A woman who drove into an elderly lady in a car park causing her multiple fractures has been ordered to carry out community service.

Sarah Hanson (44) of Thomas Davis Street, Inchicore, Dublin pleaded guilty at Dublin Circuit Criminal Court to careless driving causing serious harm at a retail park in Clondalkin, Dublin on November 13, 2015.

Judge Terence O’Sullivan said he wasn't going to impose a custodial sentence. He sentenced Hanson to 120 hours of community service and fined her €1,000.

Garda John Paul Cushen told Caroline Cummings BL, prosecuting, said Hanson had been driving in the car park of a retail park.

She turned her head to the left while turning into a right-hand corner to check another car was not about to turn into her.

Her car struck Ms Sandra Molloy (72), who was walking back to her own car. An ambulance was called and Ms Molly was brought to Tallaght Hospital.

Ms Molly suffered two broken legs, a fracture to her pelvis and a fracture to the base of her skull.

She spent 32 days in Tallaght Hospital, nine of which were spent in the intensive care unit.

She had multiple surgeries in the days and weeks following the accident. She underwent further surgery in 2016 and is currently using a wheelchair.

Fiona Murphy BL, defending, said that Ms Hanson had not been speeding and had taken responsibility for the accident immediately. She said her client was “very remorseful and filled with shame”.

Ms Hanson has no previous convictions or penalty points. She works as a clinical psychologist and has three children with her partner.

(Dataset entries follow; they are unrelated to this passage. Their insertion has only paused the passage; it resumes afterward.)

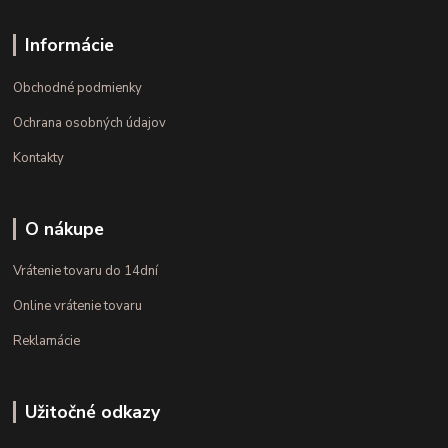
Informácie
Obchodné podmienky
Ochrana osobných údajov
Kontakty
O nákupe
Vrátenie tovaru do 14dní
Online vrátenie tovaru
Reklamácie
Užitočné odkazy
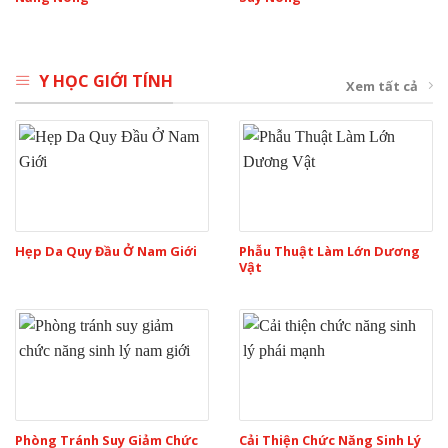
Y HỌC GIỚI TÍNH
Xem tất cả
Hẹp Da Quy Đầu Ở Nam Giới
Phẫu Thuật Làm Lớn Dương
Vật
Phòng Tránh Suy Giảm Chức
Cải Thiện Chức Năng Sinh Lý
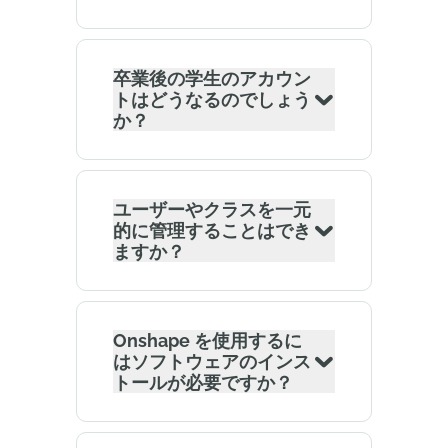
卒業後の学生のアカウン
トはどうなるのでしょう
か？
ユーザーやクラスを一元
的に管理することはでき
ますか？
Onshape を使用するに
はソフトウェアのインス
トールが必要ですか？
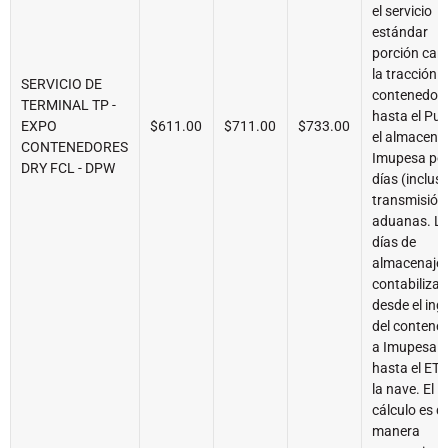
el servicio
estándar
porción car
la tracción d
SERVICIO DE
contenedor
TERMINAL TP -
hasta el Pue
EXPO
$611.00
$711.00
$733.00
el almacena
CONTENEDORES
Imupesa por
DRY FCL - DPW
días (inclusi
transmisión
aduanas. L
días de
almacenaje 
contabiliza
desde el ing
del contene
a Imupesa
hasta el ET
la nave. El
cálculo es d
manera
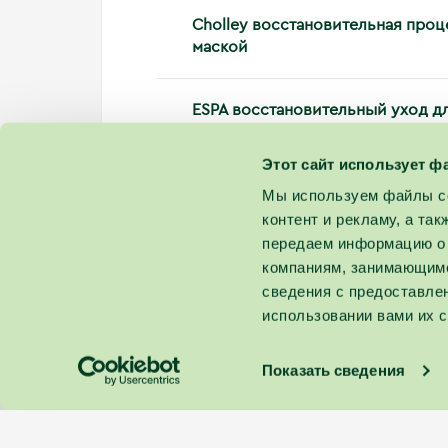
Cholley восстановительная проц
маской
ESPA восстановительный уход дл
Этот сайт использует ф
Мы используем файлы co
контент и рекламу, а та
передаем информацию о 
компаниям, занимающимс
сведения с предоставле
использовании вами их с
Показать сведения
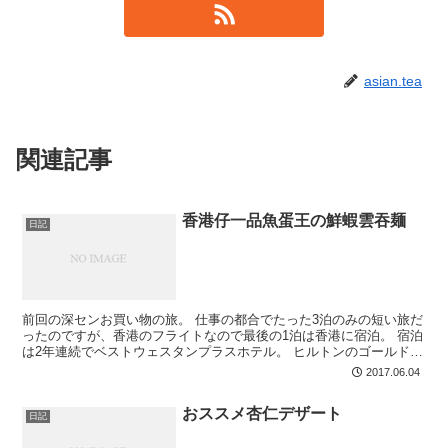
asian.tea
関連記事
香港仔一品魚蛋王の鮮蝦雲吞麺
日記
前回の深センお買い物の旅。 仕事の都合でたった3泊のみの短い旅だ
ったのですが、香港のフライトなので最後の1泊は香港に宿泊。 宿泊
は2年連続でベストウェスタンプラスホテル。 ヒルトンのゴールドオ
ーナーズからのステータスマッチでベストウェスタン...
2017.06.04
おススメ杏仁デザート
日記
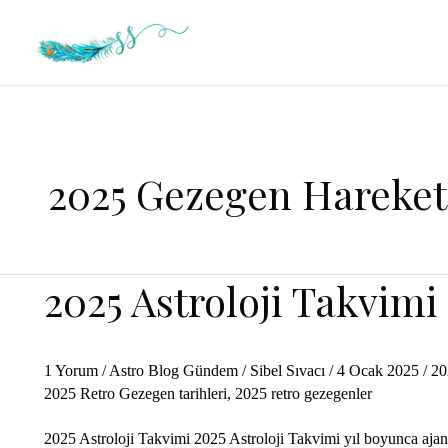
İçeriğe
atla
2025 Gezegen Hareket
2025 Astroloji Takvimi
1 Yorum
/
Astro Blog Gündem
/
Sibel Sıvacı
/
4 Ocak 2025
/
20
2025 Retro Gezegen tarihleri
,
2025 retro gezegenler
2025 Astroloji Takvimi 2025 Astroloji Takvimi yıl boyunca ajand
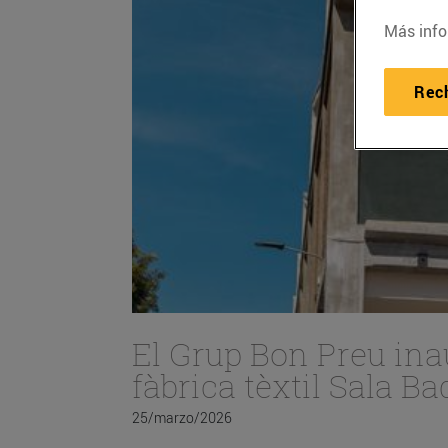
Más info
Rec
El Grup Bon Preu ina
fàbrica tèxtil Sala B
25/marzo/2026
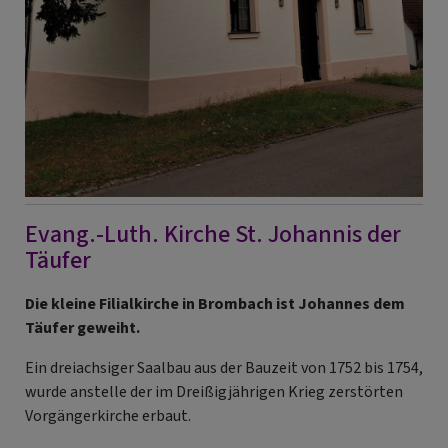
Evang.-Luth. Kirche St. Johannis der
Täufer
Die kleine Filialkirche in Brombach ist Johannes dem
Täufer geweiht.
Ein dreiachsiger Saalbau aus der Bauzeit von 1752 bis 1754,
wurde anstelle der im Dreißigjährigen Krieg zerstörten
Vorgängerkirche erbaut.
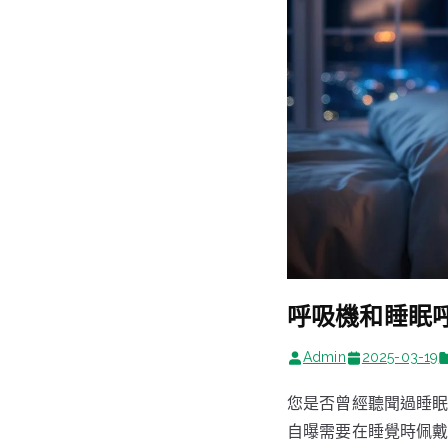
呼吸機和睡眠
Admin
2025-03-19
您是否曾經聽聞過睡眠
自曝需要在睡覺時佩戴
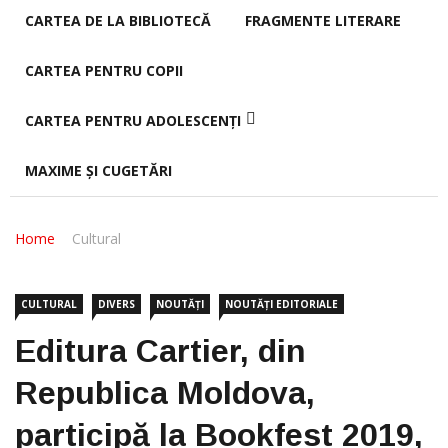
CARTEA DE LA BIBLIOTECĂ
FRAGMENTE LITERARE
CARTEA PENTRU COPII
CARTEA PENTRU ADOLESCENȚI
MAXIME ȘI CUGETĂRI
Home
Cultural
CULTURAL
DIVERS
NOUTĂȚI
NOUTĂȚI EDITORIALE
Editura Cartier, din
Republica Moldova,
participă la Bookfest 2019,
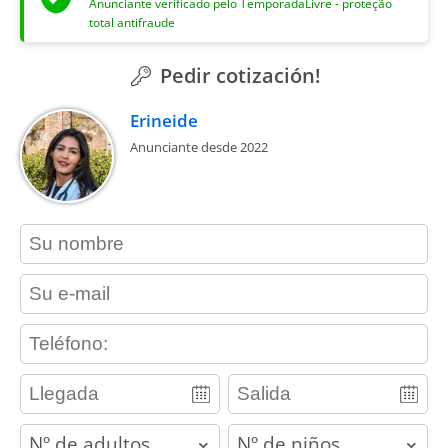
Anunciante verificado pelo TemporadaLivre - proteção
total antifraude
Pedir cotización!
Erineide
Anunciante desde 2022
contact_name
contact_email
contact_phone
adults
children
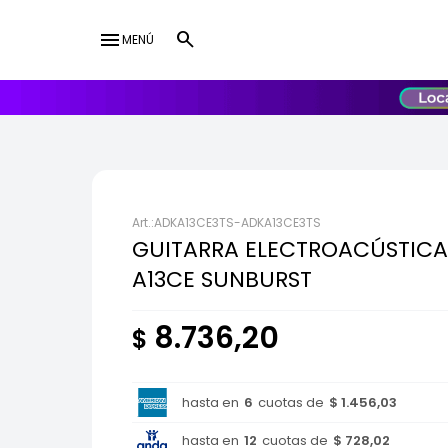
menu
MENÚ
lose
UY
USD
ADKA13CE3TS-ADKA13CE3TS
GUITARRA ELECTROACÚSTICA
A13CE SUNBURST
8.736,20
$
hasta en
6
cuotas de
$ 1.456,03
hasta en
12
cuotas de
$ 728,02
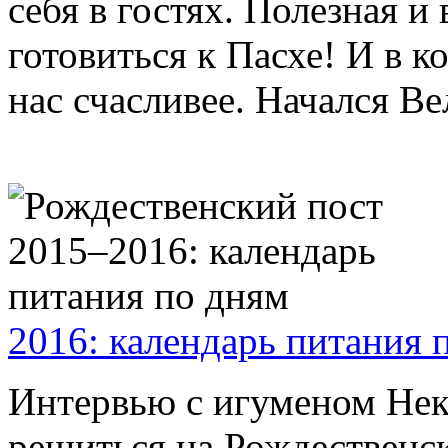
себя в гостях. Полезная и
готовиться к Пасхе! И в 
нас счасливее. Начался Ве
2016: календарь питания 
Интервью с игуменом Нек
решиться на Рождественс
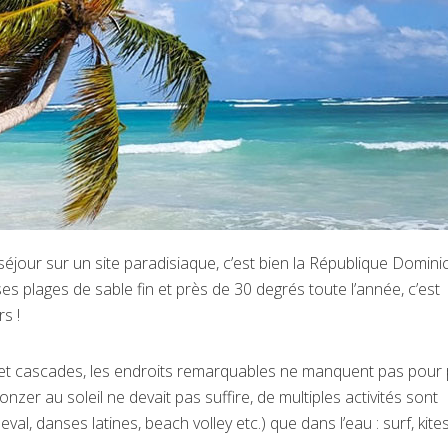
un séjour sur un site paradisiaque, c’est bien la République Domini
s plages de sable fin et près de 30 degrés toute l’année, c’est
s !
es et cascades, les endroits remarquables ne manquent pas pour 
nzer au soleil ne devait pas suffire, de multiples activités sont
al, danses latines, beach volley etc.) que dans l’eau : surf, kites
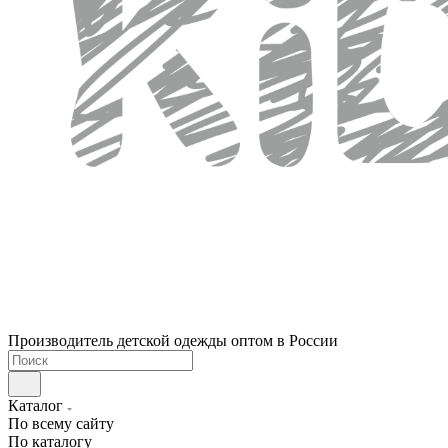
Производитель детской одежды оптом в России
Каталог
По всему сайту
По каталогу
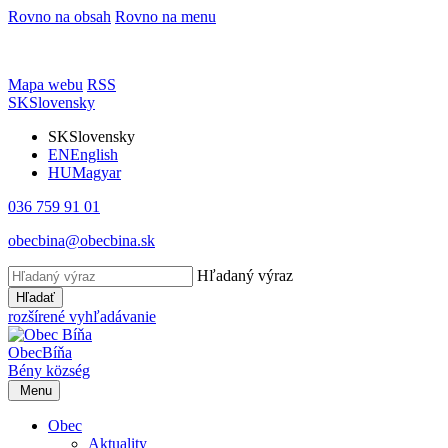
Rovno na obsah
Rovno na menu
Mapa webu
RSS
SK
Slovensky
SK
Slovensky
EN
English
HU
Magyar
036 759 91 01
obecbina@obecbina.sk
Hľadaný výraz
Hľadať
rozšírené vyhľadávanie
Obec
Bíňa
Bény
község
Menu
Obec
Aktuality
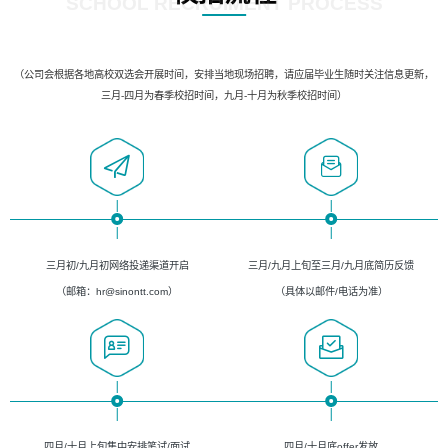
SCHOOL RECRUIMENT PROCESS
（公司会根据各地高校双选会开展时间，安排当地现场招聘，请应届毕业生随时关注信息更新，
三月-四月为春季校招时间，九月-十月为秋季校招时间）
三月初/九月初网络投递渠道开启
三月/九月上旬至三月/九月底简历反馈
（邮箱：hr@sinontt.com）
（具体以邮件/电话为准）
四月/十月上旬集中安排笔试/面试
四月/十月底offer发放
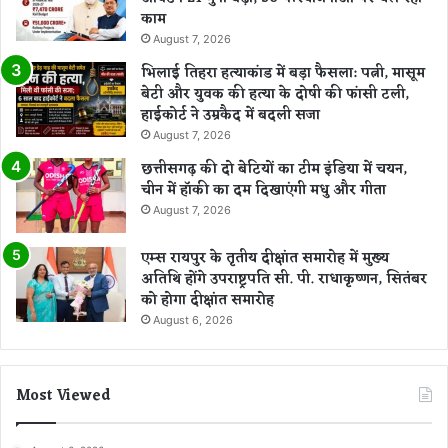
काम
August 7, 2026
भिलाई तिहरा हत्याकांड में बड़ा फैसला: पत्नी, मासूम
बेटी और युवक की हत्या के दोषी की फांसी टली,
हाईकोर्ट ने उम्रकैद में बदली सजा
August 7, 2026
छत्तीसगढ़ की दो बेटियों का टीम इंडिया में चयन,
चीन में हॉकी का दम दिखाएंगी मधु और गीता
August 7, 2026
एम्स रायपुर के तृतीय दीक्षांत समारोह में मुख्य
अतिथि होंगे उपराष्ट्रपति सी. पी. राधाकृष्णन, सितंबर
को होगा दीक्षांत समारोह
August 6, 2026
Most Viewed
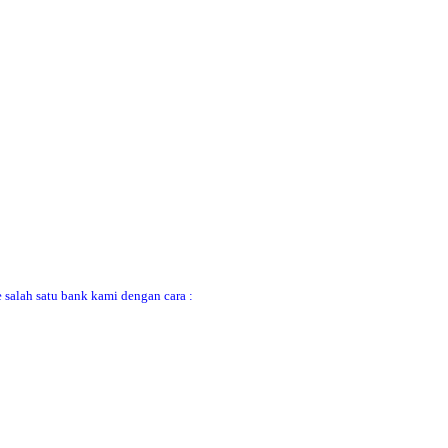
 salah satu bank kami dengan cara :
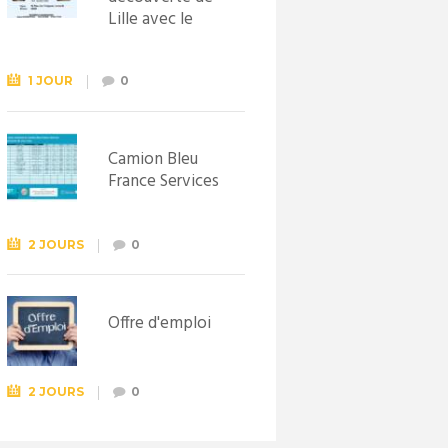
Lille avec le
Syndicat
d’initiative de
Lewarde, le 26
1 JOUR
0
septembre !
Camion Bleu
France Services
2 JOURS
0
Offre d'emploi
2 JOURS
0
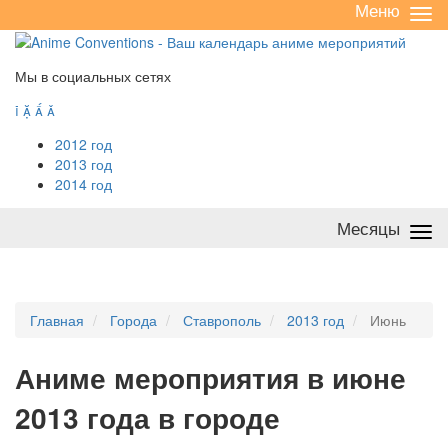
Меню
Све
/
раз
Мы в социальных сетях




2012 год
2013 год
2014 год
Месяцы
Све
/
раз
Главная
Города
Ставрополь
2013 год
Июнь
А
ниме мероприятия в июне
2013 года в городе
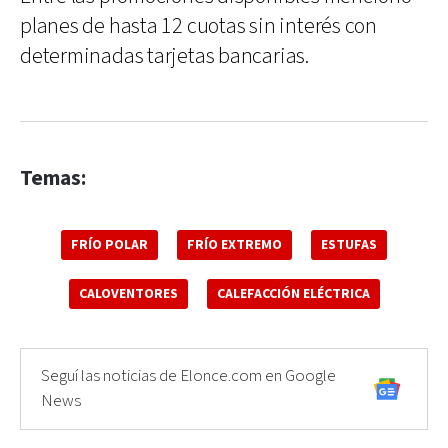
planes de hasta 12 cuotas sin interés con
determinadas tarjetas bancarias.
Temas:
FRÍO POLAR
FRÍO EXTREMO
ESTUFAS
CALOVENTORES
CALEFACCIÓN ELÉCTRICA
Seguí las noticias de Elonce.com en Google
News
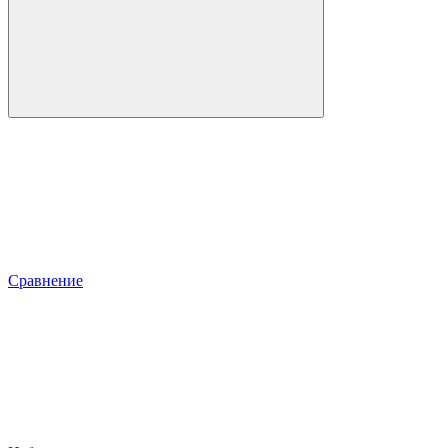
Сравнение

Judge O’Sullivan said the mitigating factors in the case were the guilty plea, the lack of previous convictions, the character references from Ms Hanson’s colleagues at St Patrick’s Mental Health Hospital, her remorse and her children.

He described the accident as a “significant mistake” and said “she should have seen the pedestrian, she should have been looking where she was going.”

Judge O’Sullivan accepted that Hanson had “absolutely no intention” of doing Ms Molly harm. He expressed sympathy for Ms Molly but said his judgment was not decided on the extent of her injuries.

“You don’t look at the injuries,” said Judge O’Sullivan, “you look at the driving.”